§ **Selected text**:
--- START ---

According to Aon Hewitt's global risk survey last year, over 70% of the 600 trustees and sponsors said that 'self-sufficient' funding positions should provide at least 95% chance of meeting the members' benefits in full.

Almost 80% said that once fully funded, there should be less than a 10% chance of the sponsor needing to pay further contributions.

However, Aon Hewitt said that typical self-sufficiency strategies may not deliver the stability and certainty that trustees and sponsors expect.

Paul McGlone, Aon Hewitt partner, said: "Our findings suggest that true 'self-sufficiency' is expensive and hard to achieve. Even modest risk accumulates over time, assets are volatile and the only way that a sponsor can be sure of not needing to pay more contributions, is to over-fund the scheme substantially."

The firm said there is a clear disadvantage of over-funding for sponsors as it means devoting more money in the initial outlay.

--- END ---

§ **Work item**:
Copy the passage from the pension survey text between "Paul McGlone, Aon" and "the initial outlay.", inclusive, word for word.

§ **Source material**:
--- START ---

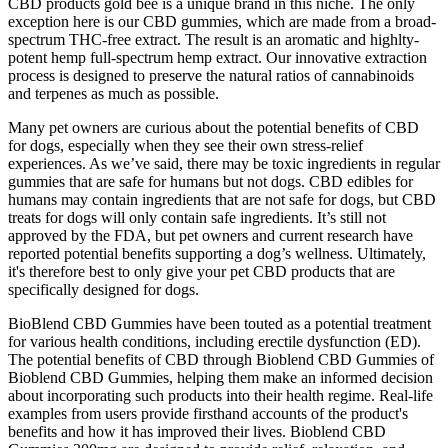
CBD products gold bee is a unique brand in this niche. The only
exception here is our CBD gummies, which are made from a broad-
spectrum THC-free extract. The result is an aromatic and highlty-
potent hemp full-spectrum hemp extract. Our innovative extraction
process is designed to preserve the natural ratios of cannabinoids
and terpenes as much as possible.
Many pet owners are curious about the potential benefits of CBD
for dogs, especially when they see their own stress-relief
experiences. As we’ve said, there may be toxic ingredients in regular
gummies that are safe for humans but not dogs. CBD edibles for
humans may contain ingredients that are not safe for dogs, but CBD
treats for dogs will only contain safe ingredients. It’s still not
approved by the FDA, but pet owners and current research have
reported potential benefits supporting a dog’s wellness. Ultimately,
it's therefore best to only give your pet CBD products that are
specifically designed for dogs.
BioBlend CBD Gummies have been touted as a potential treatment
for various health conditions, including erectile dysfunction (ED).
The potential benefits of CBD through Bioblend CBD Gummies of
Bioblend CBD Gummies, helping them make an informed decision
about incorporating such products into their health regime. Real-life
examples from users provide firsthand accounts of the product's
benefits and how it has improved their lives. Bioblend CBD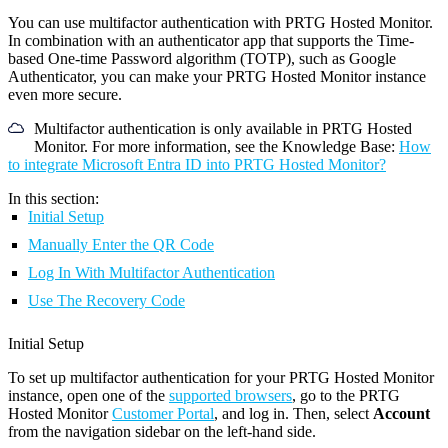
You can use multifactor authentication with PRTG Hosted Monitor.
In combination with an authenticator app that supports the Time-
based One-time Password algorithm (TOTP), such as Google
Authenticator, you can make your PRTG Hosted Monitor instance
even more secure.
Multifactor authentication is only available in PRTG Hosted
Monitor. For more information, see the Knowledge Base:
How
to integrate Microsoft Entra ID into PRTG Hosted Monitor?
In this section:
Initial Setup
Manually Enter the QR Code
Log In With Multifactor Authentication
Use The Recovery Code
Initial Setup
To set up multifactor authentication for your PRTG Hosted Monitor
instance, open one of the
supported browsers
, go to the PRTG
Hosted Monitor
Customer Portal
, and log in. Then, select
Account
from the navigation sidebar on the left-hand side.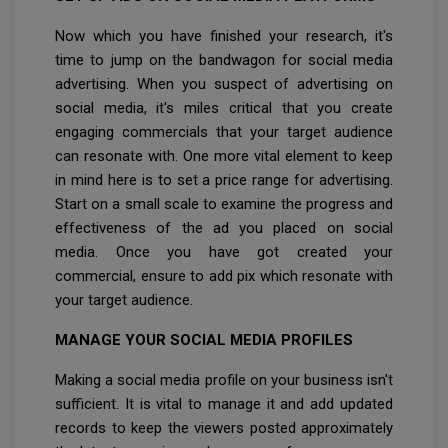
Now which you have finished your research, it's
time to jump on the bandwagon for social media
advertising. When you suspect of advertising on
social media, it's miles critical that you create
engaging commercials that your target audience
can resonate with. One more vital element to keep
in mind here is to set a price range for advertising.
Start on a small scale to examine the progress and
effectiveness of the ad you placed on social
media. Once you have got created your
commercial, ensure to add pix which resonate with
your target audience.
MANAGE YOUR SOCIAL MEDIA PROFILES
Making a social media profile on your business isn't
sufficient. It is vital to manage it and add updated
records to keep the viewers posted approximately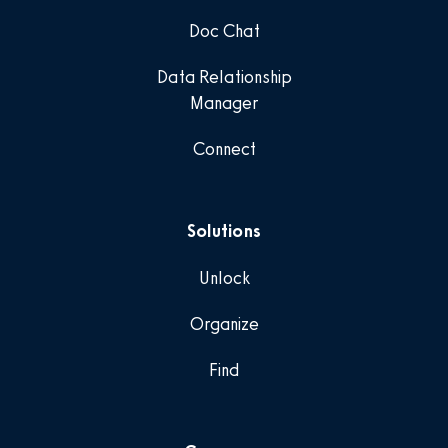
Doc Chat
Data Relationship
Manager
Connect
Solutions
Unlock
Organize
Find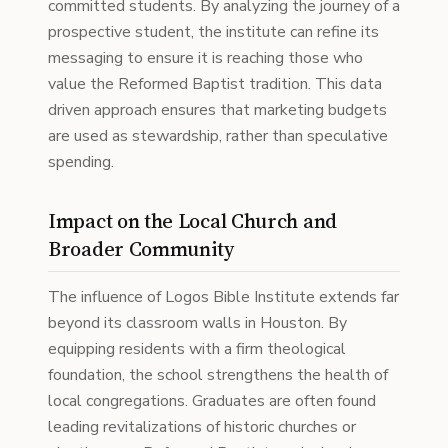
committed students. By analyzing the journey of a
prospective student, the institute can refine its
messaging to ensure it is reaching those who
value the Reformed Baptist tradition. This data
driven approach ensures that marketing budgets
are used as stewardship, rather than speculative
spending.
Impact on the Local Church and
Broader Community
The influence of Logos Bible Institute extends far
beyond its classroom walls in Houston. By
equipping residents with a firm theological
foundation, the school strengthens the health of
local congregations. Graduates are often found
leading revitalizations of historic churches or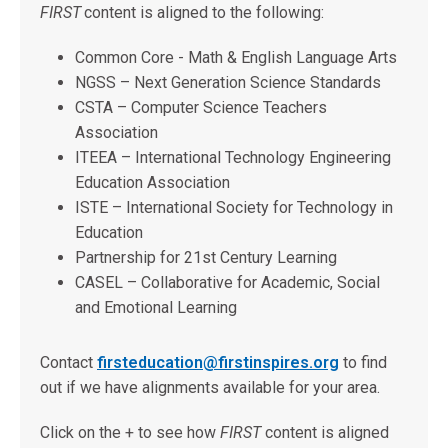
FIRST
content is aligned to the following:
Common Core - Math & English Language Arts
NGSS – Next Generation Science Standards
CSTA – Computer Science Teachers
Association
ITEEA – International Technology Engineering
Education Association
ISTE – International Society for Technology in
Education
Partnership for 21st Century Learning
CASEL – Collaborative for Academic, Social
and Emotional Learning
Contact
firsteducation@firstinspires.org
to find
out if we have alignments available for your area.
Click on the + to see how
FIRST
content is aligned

--- END ---

§ **Task result**:
Paul McGlone, Aon Hewitt partner, said: "Our findings suggest that true 'self-sufficiency' is expensive and hard to achieve. Even modest risk accumulates over time, assets are volatile and the only way that a sponsor can be sure of not needing to pay more contributions, is to over-fund the scheme substantially."

The firm said there is a clear disadvantage of over-funding for sponsors as it means devoting more money in the initial outlay.